Silence. Thunderous silence. My heart is pounding in my chest, hot tears pool in my eyes. At first, I’m afraid to look at either of my guys, then I can’t tear my gaze away. Axx’s jaw is set, his newfound emotions shuttered and tightly locked down. Braxx’s sweet face is slack in shock and sadness.
I fist my hands at my sides and try not to cry—Axx doesn’t need to be worried about me right this moment.
“So what’s the treatment?” I ask forcefully, as if by sheer strength of will I could make Dr. Drayke invent a cure.
“Miss Brianna, I…”
“There is no treatment, Angel,” Axx says. Of course, it makes perfect sense that out of all of us he’s the strongest, calmest one in the room right now. “I’d put my arms around you if I could.”
I climb in next to him and curl up next to his side, one arm slung over him. I press against him tightly and lean up to kiss his golden cheek. He’s already fast asleep even though he just woke up.
“What’s the timeline, doc?” Braxx asks, his voice breaking as he rubs his hand absentmindedly over his head.
“I’ve never encountered anything like this before. This is uncharted territory. The scans don’t look good, Braxxus. I think he’s got days, maybe less. I’m sorry. I’ll go to the lab and pour over the Database. I’ll have Callista comm all the other ships that were on Fairea that day, see if they have any info. But…”
“Thanks, doc.”
It’s quiet in the room after Dr. Drayke leaves. Braxx slides into bed on Axx’s other side and we just hug each other. Axx is sleeping deeply, at least I hope he’s sleeping and not in a coma. I’m crying silently. I reach over Axx and pet Braxx’s velvety head.
“This is bad, Brie. Drack , my heart is breaking.”
“It’s like a bad dream. I can’t believe this is happening.”
“I know this isn’t fair to ask, Angel, but can I have an hoara alone with him? I wonder if maybe our twinlink…” his voice trails off.
“Absolutely, B. I’ll give you time with your gem.” I don’t feel hurt that he wants time alone with his twin. I’ve known Axx for two months, they’ve been intimately connected their entire lives. “I’ll bring you food when I come back.” I reach over Axx’s body, kiss Braxx, and scoot off the bed and out the door.

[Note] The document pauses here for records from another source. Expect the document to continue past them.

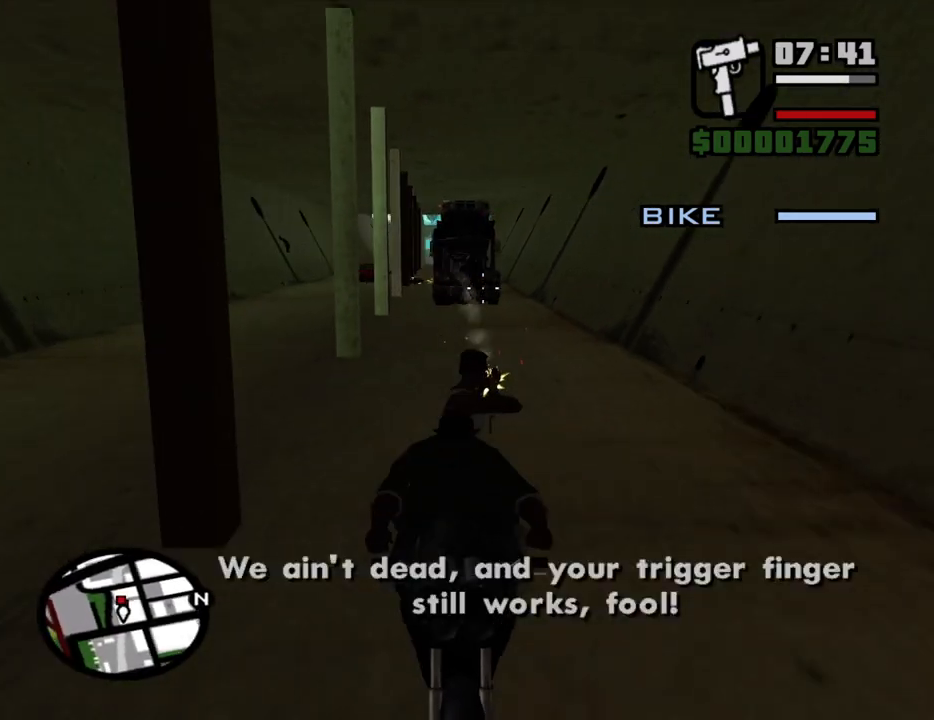
{"keys": [], "mouse": ["left"], "events": []}
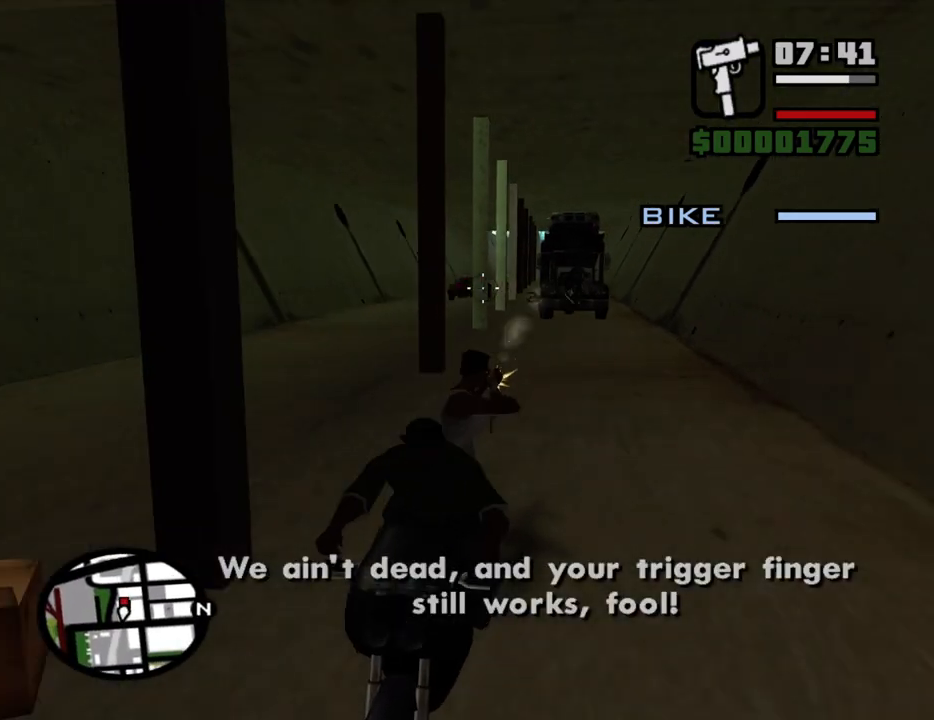
{"keys": [], "mouse": ["left"], "events": []}
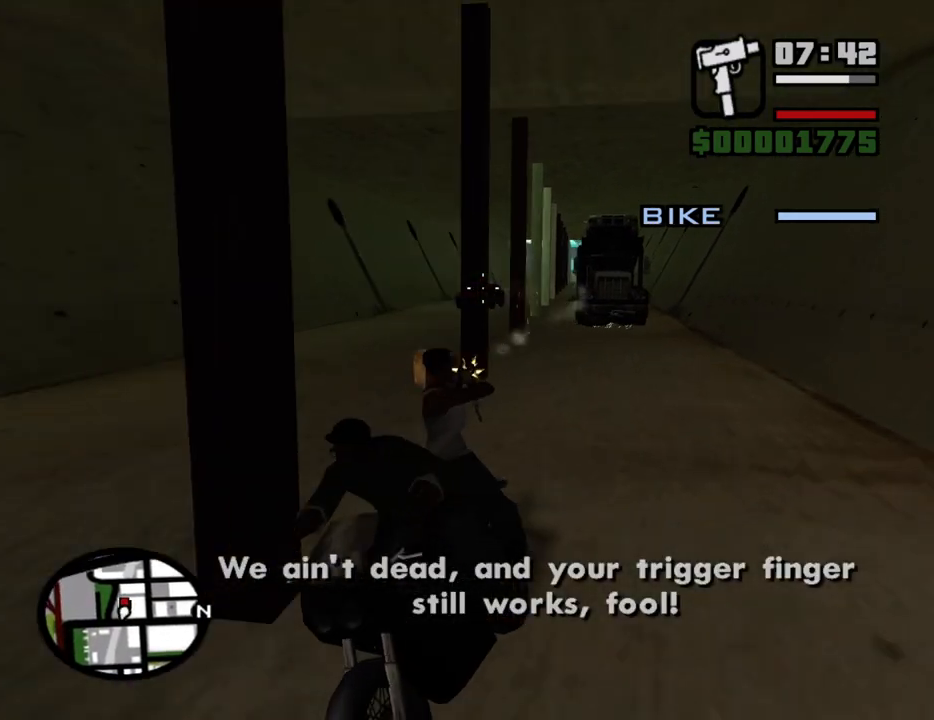
{"keys": [], "mouse": ["left"], "events": []}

My feet make their way to the kitchen, although my head is in a complete fog. In every sense of the word, yesterday was my wedding day. Now one of my mates has been given a death sentence. Dear Lord, I just want to stay in this blissful cocoon of numbness. I’d rather not feel anything right now.
I have time on my hands and want to stay busy. I’ve been meaning to go to the cellblock and visit the geneslave. Yuck, I hate that name—it obviously carries the most vile connotations. It’s my fault he’s on this ship. Although I’ve asked the doc how he’s doing, I should check on him myself and make sure they’re treating him okay.

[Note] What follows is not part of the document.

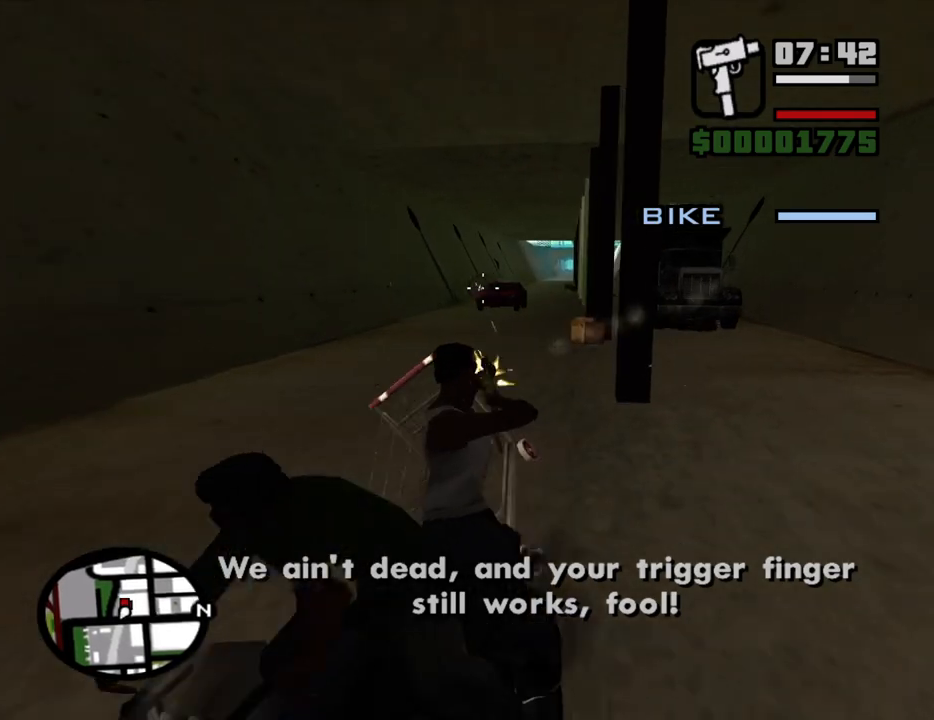
{"keys": [], "mouse": ["left"], "events": []}
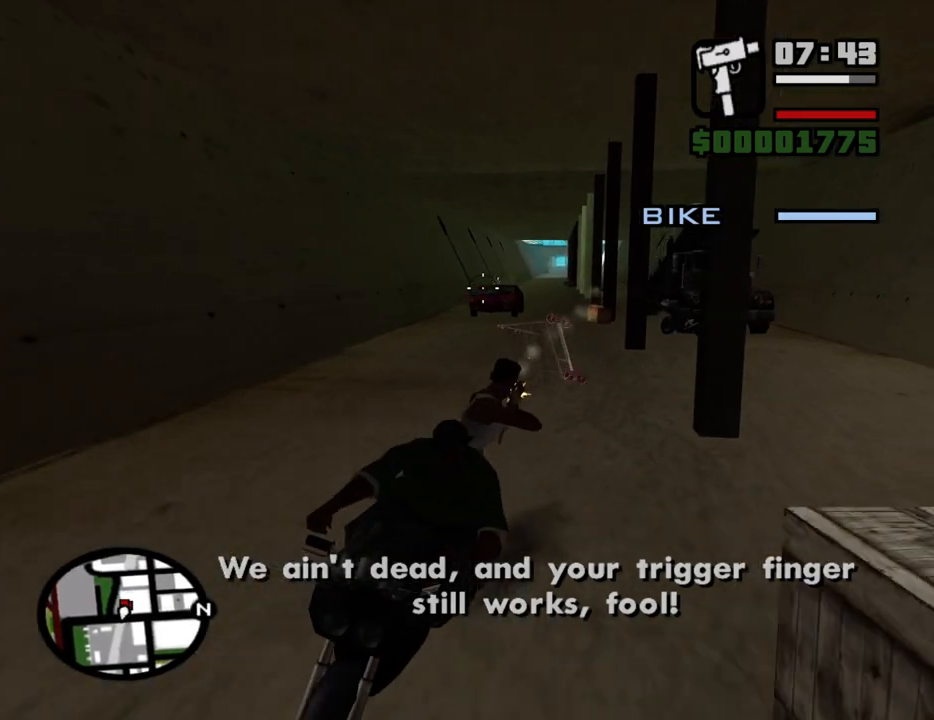
{"keys": [], "mouse": ["left"], "events": []}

I visit the kitchen and coax Maddie into making a huge bowl of sumra , the noodle porridge all the males seem to love. While she’s cooking, I forage in the cold box for leftovers he might like. He was so emaciated, I assume he’ll eat whatever I bring.
I snag a huge mound of leftover bake-a-cake and add it to the tray I’m carrying. Thanking Maddie, I wend my way to the belly of the ship.
That’s right, Brie , I tell myself, stay busy, keep moving, help others. Don’t think .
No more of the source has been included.